Records from a data source:

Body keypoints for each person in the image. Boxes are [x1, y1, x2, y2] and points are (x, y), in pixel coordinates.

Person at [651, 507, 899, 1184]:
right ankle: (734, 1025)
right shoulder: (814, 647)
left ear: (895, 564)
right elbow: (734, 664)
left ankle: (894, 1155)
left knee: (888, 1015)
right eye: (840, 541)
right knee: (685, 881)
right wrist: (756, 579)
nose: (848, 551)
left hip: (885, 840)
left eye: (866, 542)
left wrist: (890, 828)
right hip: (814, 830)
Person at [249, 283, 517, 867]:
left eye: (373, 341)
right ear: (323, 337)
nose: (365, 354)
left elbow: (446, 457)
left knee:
--
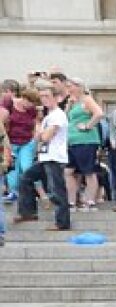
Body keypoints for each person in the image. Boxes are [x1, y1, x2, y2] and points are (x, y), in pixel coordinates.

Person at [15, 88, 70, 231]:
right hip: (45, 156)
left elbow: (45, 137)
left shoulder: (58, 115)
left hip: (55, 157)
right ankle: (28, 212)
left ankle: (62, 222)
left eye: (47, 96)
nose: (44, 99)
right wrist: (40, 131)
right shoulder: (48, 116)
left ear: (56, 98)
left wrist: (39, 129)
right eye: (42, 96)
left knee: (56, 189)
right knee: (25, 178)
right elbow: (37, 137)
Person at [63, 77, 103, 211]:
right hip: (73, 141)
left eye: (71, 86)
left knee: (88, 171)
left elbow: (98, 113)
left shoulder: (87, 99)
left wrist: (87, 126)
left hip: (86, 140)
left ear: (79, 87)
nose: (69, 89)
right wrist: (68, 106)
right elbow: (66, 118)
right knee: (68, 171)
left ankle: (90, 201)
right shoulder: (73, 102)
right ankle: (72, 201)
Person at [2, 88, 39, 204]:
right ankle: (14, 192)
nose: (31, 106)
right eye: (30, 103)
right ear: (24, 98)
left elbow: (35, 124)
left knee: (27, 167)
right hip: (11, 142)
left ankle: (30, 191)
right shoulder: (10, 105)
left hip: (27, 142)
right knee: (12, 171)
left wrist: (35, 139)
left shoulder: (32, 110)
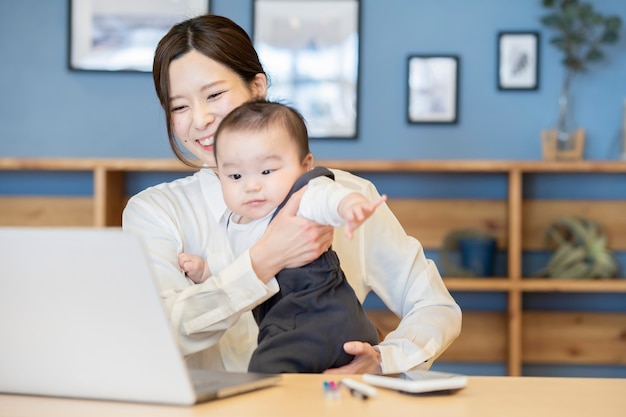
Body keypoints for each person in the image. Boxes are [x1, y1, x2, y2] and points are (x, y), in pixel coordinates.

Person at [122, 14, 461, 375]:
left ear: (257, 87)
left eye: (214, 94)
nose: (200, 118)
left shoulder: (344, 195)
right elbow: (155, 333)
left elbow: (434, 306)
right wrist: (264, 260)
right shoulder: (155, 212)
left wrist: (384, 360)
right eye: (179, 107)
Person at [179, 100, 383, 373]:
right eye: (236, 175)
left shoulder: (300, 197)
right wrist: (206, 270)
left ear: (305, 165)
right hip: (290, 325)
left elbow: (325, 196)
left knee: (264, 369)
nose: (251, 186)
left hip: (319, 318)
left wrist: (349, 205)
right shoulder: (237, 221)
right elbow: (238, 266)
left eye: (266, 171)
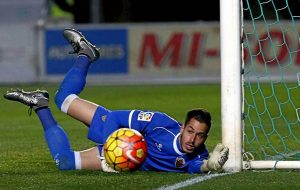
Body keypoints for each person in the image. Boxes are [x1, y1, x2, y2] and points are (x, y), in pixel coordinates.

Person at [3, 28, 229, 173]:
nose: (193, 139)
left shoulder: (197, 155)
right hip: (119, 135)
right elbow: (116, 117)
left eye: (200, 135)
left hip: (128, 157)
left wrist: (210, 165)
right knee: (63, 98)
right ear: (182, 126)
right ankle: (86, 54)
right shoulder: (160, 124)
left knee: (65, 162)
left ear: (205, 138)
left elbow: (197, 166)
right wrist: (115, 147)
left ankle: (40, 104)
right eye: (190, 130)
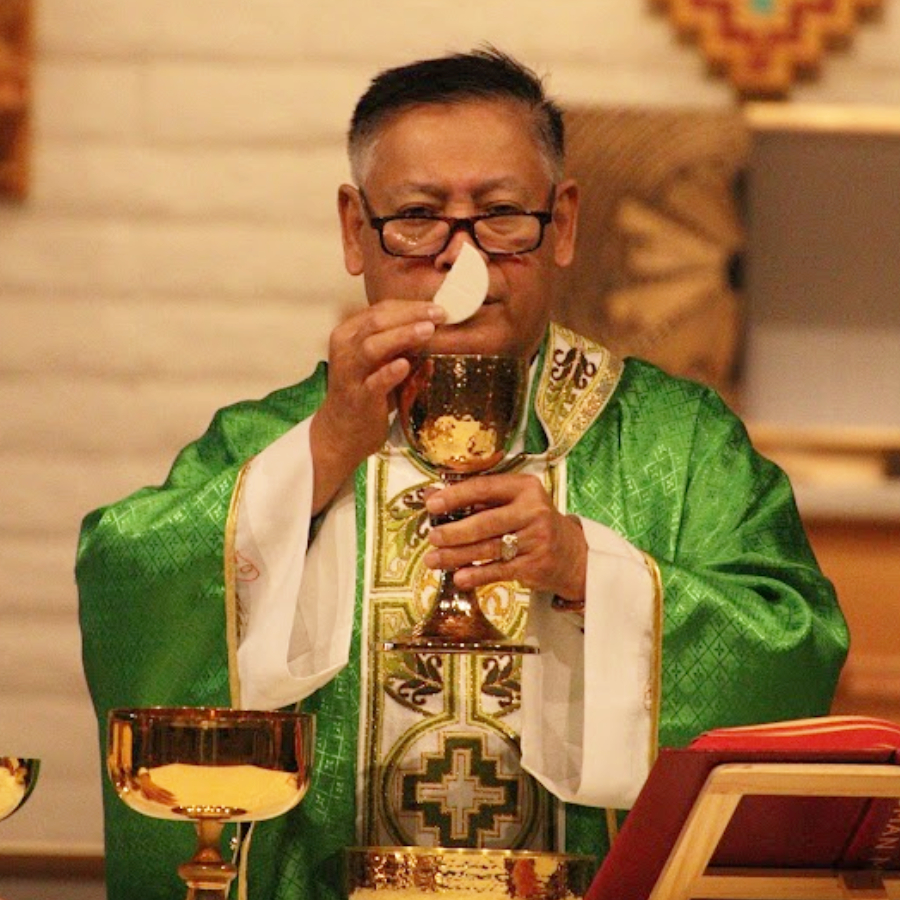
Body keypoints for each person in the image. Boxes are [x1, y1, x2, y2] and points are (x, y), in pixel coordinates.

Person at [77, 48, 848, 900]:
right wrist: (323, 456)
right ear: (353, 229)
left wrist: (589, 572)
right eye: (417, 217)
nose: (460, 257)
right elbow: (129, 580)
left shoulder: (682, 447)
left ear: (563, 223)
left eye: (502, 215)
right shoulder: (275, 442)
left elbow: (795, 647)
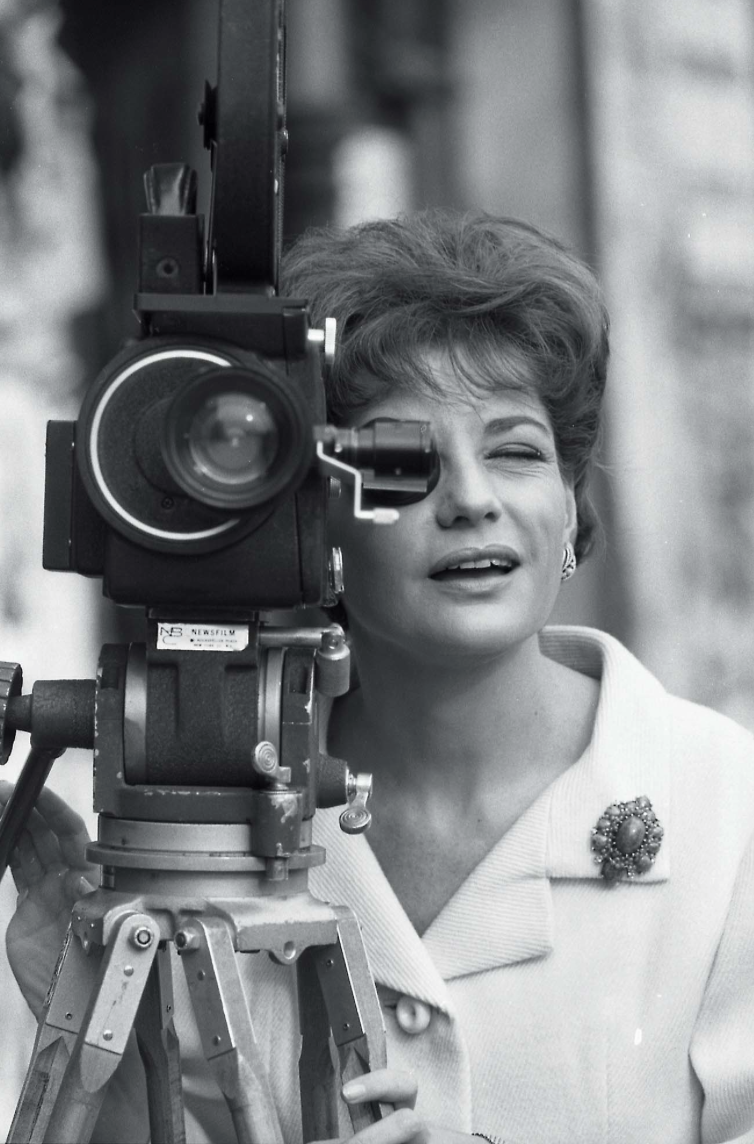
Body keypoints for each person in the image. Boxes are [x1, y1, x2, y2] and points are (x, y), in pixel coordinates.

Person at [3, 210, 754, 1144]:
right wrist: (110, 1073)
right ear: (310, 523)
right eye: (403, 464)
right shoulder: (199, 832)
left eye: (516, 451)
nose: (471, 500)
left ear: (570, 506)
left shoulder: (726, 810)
==
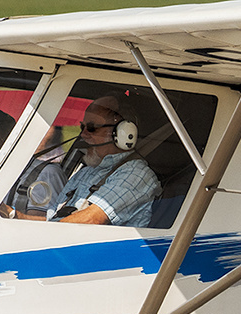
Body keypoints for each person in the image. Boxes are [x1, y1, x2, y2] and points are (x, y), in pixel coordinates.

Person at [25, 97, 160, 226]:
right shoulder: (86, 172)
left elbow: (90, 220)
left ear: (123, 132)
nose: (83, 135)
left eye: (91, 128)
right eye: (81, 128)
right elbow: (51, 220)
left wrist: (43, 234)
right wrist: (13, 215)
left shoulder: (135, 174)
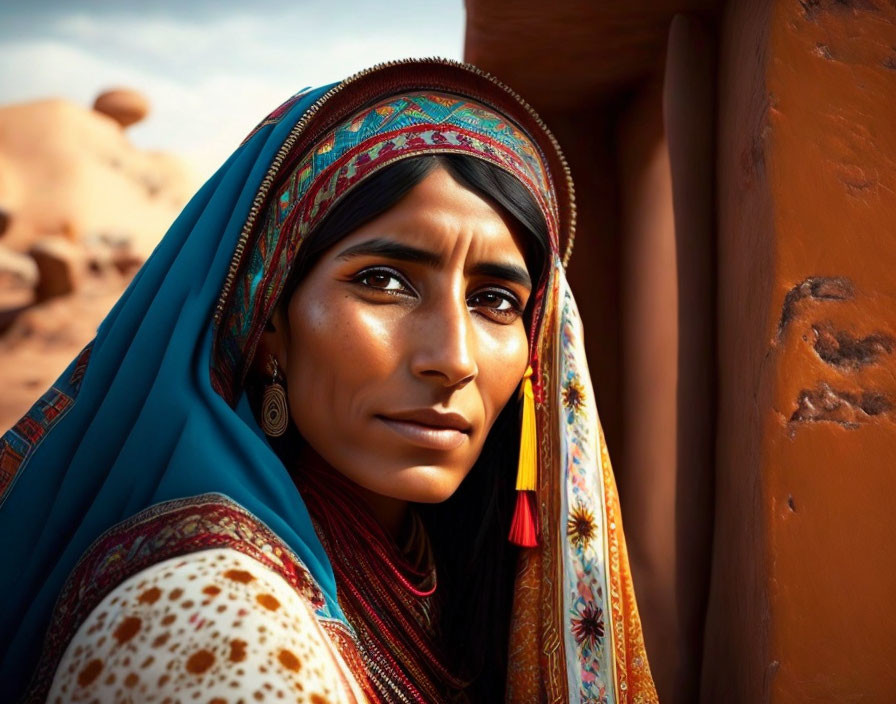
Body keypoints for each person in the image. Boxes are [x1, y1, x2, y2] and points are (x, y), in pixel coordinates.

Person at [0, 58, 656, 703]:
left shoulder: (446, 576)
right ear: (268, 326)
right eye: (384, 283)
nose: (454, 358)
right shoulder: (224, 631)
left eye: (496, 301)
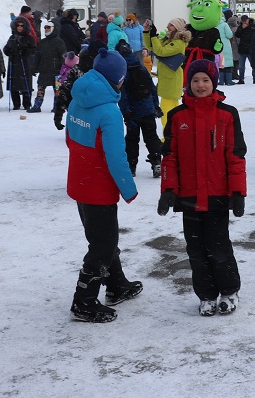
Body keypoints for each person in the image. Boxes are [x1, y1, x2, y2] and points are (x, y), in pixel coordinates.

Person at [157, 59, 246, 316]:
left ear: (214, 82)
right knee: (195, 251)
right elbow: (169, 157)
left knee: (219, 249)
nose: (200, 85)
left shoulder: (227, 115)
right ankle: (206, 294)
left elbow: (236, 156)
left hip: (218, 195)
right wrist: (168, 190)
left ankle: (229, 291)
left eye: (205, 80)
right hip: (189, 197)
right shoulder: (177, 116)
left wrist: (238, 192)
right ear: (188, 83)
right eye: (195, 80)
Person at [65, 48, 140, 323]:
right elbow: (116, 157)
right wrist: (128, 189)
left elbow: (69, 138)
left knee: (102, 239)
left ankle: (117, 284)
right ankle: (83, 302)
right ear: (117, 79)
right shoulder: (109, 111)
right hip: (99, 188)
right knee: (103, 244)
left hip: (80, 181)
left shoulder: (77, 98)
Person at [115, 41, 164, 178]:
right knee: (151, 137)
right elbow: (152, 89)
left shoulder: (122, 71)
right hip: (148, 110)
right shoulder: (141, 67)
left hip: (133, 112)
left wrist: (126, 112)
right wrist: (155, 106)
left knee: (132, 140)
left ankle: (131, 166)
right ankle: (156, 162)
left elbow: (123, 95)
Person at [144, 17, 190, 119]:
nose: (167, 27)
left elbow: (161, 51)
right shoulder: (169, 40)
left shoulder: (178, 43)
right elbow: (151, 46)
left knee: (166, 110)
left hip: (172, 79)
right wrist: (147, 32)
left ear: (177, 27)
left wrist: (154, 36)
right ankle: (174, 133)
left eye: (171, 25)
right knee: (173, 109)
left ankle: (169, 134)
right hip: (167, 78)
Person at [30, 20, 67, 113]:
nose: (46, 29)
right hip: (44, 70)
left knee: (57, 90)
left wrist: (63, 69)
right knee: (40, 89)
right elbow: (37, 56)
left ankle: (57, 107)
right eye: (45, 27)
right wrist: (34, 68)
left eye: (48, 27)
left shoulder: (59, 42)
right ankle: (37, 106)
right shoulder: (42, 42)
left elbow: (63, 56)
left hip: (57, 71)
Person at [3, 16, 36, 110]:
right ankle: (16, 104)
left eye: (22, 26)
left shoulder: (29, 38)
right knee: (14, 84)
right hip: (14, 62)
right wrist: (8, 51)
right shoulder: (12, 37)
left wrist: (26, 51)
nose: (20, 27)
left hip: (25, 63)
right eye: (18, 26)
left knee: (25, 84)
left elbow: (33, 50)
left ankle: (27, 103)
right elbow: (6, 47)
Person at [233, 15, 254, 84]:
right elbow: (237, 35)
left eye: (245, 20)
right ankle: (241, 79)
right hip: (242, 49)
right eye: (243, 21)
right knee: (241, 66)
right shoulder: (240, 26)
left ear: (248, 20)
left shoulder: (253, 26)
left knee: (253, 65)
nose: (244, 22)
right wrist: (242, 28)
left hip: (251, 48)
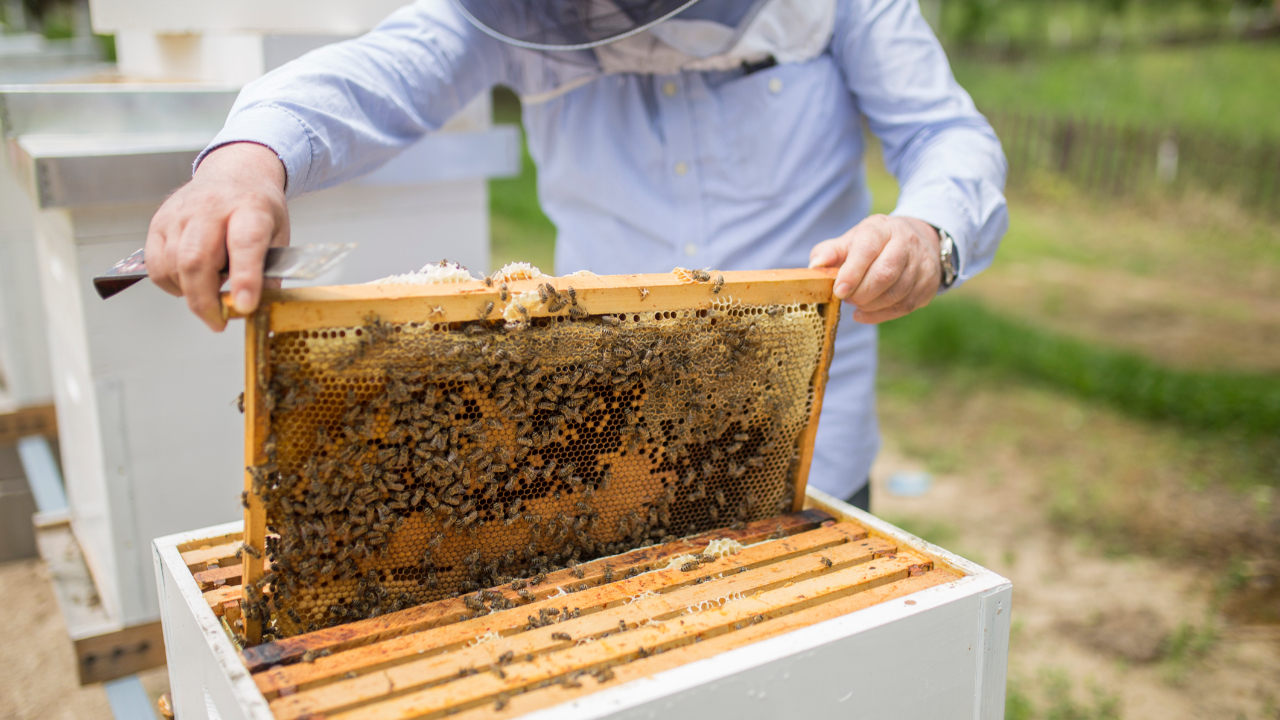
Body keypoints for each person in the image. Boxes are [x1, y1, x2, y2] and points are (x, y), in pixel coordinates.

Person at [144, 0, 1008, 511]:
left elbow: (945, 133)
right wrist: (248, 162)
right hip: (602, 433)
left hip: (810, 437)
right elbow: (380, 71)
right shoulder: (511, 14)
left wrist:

● **Work task**: Output, from the data above, the lines from the line with "left ear: (177, 27)" to the line with "left knee: (25, 84)" exactly as they stand, both ends included and nothing else.

● **Your solution**:
left ear: (177, 27)
left wrist: (154, 36)
right ankle: (174, 133)
left eye: (171, 25)
right knee: (173, 109)
left ankle: (169, 134)
right hip: (167, 78)
Person at [30, 20, 67, 113]:
nose: (46, 29)
right hip: (44, 70)
left knee: (57, 90)
left wrist: (63, 69)
right knee: (40, 89)
right elbow: (37, 56)
left ankle: (57, 107)
right eye: (45, 27)
right wrist: (34, 68)
left eye: (48, 27)
left shoulder: (59, 42)
right ankle: (37, 106)
right shoulder: (42, 42)
left elbow: (63, 56)
left hip: (57, 71)
Person at [3, 16, 36, 110]:
right ankle: (16, 104)
left eye: (22, 26)
left shoulder: (29, 38)
right knee: (14, 84)
right hip: (14, 62)
right wrist: (8, 51)
right shoulder: (12, 37)
left wrist: (26, 51)
nose: (20, 27)
left hip: (25, 63)
right eye: (18, 26)
left knee: (25, 84)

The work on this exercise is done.